[erlang-questions] Support for newcomers and the popularity of Erlang

Ulf Wiger ulf@REDACTED
Mon Mar 19 18:54:35 CET 2012

On 19 Mar 2012, at 18:42, Wojciech Knapik wrote:

> On Mon, Mar 19, 2012 at 6:08 PM, Jesse Gumm <gumm@REDACTED> wrote:
> Have you looked into riak for distributed, master-less data replication?
> From what I've read on github, I can't tell what the benefits would be and I was hoping to familiarize myself with mnesia.
> Would riak be a better fit ?  

It depends much on your access patterns.

Mnesia offers transaction consistency, meaning that you can run fairly complex update transactions and let mnesia worry about consistency across your data set. This is a wonderful feature, but it tends to become troublesome in very large clusters, since the increasing cost of ensuring consistency puts a limit on scalability, and netsplits become increasingly likely as your clusters go. Netsplits and transaction consistency make poor bedfellows.

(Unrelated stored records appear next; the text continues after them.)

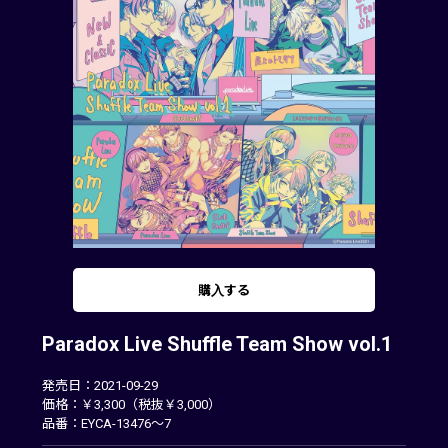
購入する
Paradox Live Shuffle Team Show vol.1
発売日：2021-09-29
価格：￥3,300（税抜￥3,000）
品番：EYCA-13476～7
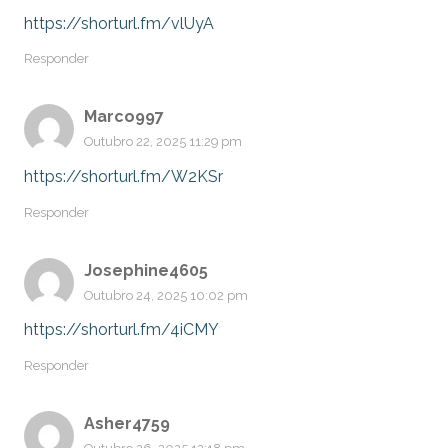
https://shorturl.fm/vlUyA
Responder
Marco997
Outubro 22, 2025 11:29 pm
https://shorturl.fm/W2KSr
Responder
Josephine4605
Outubro 24, 2025 10:02 pm
https://shorturl.fm/4iCMY
Responder
Asher4759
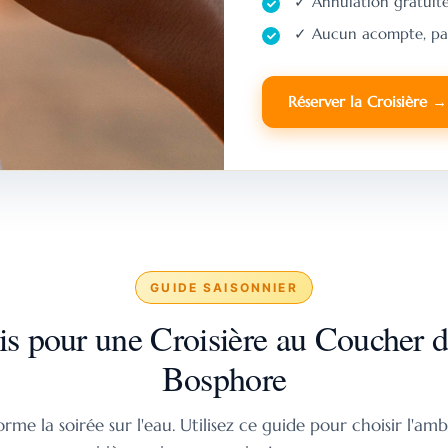
✓ Annulation gratuite
✓ Aucun acompte, pa
Réserver la Croisière →
GUIDE SAISONNIER
s pour une Croisière au Coucher du
Bosphore
rme la soirée sur l'eau. Utilisez ce guide pour choisir l'am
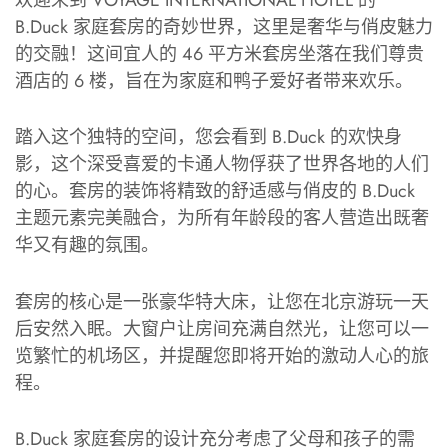
欢迎来到 VOYAGE INTERNATIONAL HOTEL 的
B.Duck 家庭套房的奇妙世界，这里是奢华与俏皮魅力
的交融！这间宜人的 46 平方米套房坐落在我们尊贵
酒店的 6 楼，旨在为家庭和鸭子爱好者带来欢乐。
踏入这个独特的空间，您会看到 B.Duck 的欢快身
影，这个深受喜爱的卡通人物俘获了世界各地的人们
的心。套房的装饰将精致的舒适感与俏皮的 B.Duck
主题元素完美融合，为所有年龄段的客人营造出既奢
华又有趣的氛围。
套房的核心是一张豪华特大床，让您在北京游玩一天
后安然入眠。大窗户让房间充满自然光，让您可以一
览繁忙的机场区，并提醒您即将开始的激动人心的旅
程。
B.Duck 家庭套房的设计充分考虑了父母和孩子的需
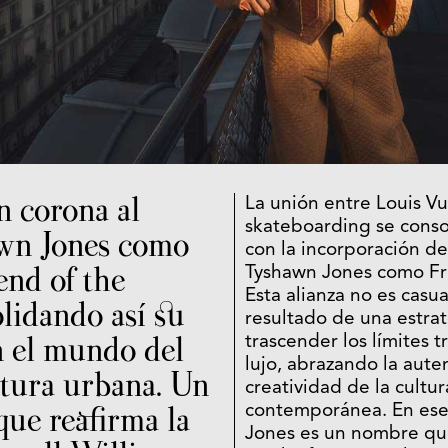
n corona al
La unión entre Louis Vui
skateboarding se conso
awn Jones como
con la incorporación de
end of the
Tyshawn Jones como Fr
Esta alianza no es casua
lidando así su
resultado de una estra
 el mundo del
trascender los límites t
lujo, abrazando la auten
ltura urbana. Un
creatividad de la cultu
ue reafirma la
contemporánea. En ese
Jones es un nombre qu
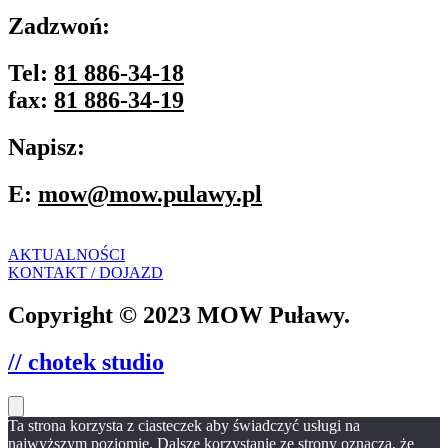
Zadzwoń:
Tel:
81 886-34-18
fax:
81 886-34-19
Napisz:
E:
mow@mow.pulawy.pl
AKTUALNOŚCI
KONTAKT / DOJAZD
Copyright © 2023 MOW Puławy.
// chotek studio
Ta strona korzysta z ciasteczek aby świadczyć usługi na
najwyższym poziomie. Dalsze korzystanie ze strony oznacza, że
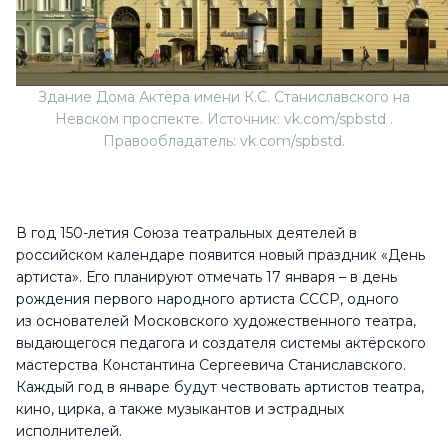
Здание Дома Актёра имени К.С. Станиславского на
Невском проспекте. Источник: vk.com/spbstd .
Правообладатель: vk.com/spbstd.
В год 150-летия Союза театральных деятелей в
российском календаре появится новый праздник «День
артиста». Его планируют отмечать 17 января – в день
рождения первого народного артиста СССР, одного
из основателей Московского художественного театра,
выдающегося педагога и создателя системы актёрского
мастерства Константина Сергеевича Станиславского.
Каждый год в январе будут чествовать артистов театра,
кино, цирка, а также музыкантов и эстрадных
исполнителей.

Riak is a key-value database with no transaction concept whatsoever (although individual writes are of course atomic). Thus, if you have concurrent read-write patterns against the same data, you will find the results …arm, interesting for any but the simplest of update patterns.

(See e.g. http://www.infoq.com/presentations/Eventually-Consistent-HTTP-with-Statebox-and-Riak for an example of roughly how far you can push concurrent updates in riak. It should also give you an idea of how riak works.)

OTOH, if all you do is simple get/put, and you need high throughput and excellent fault tolerance, riak will let you scale to levels way beyond what any sane person would attempt with mnesia.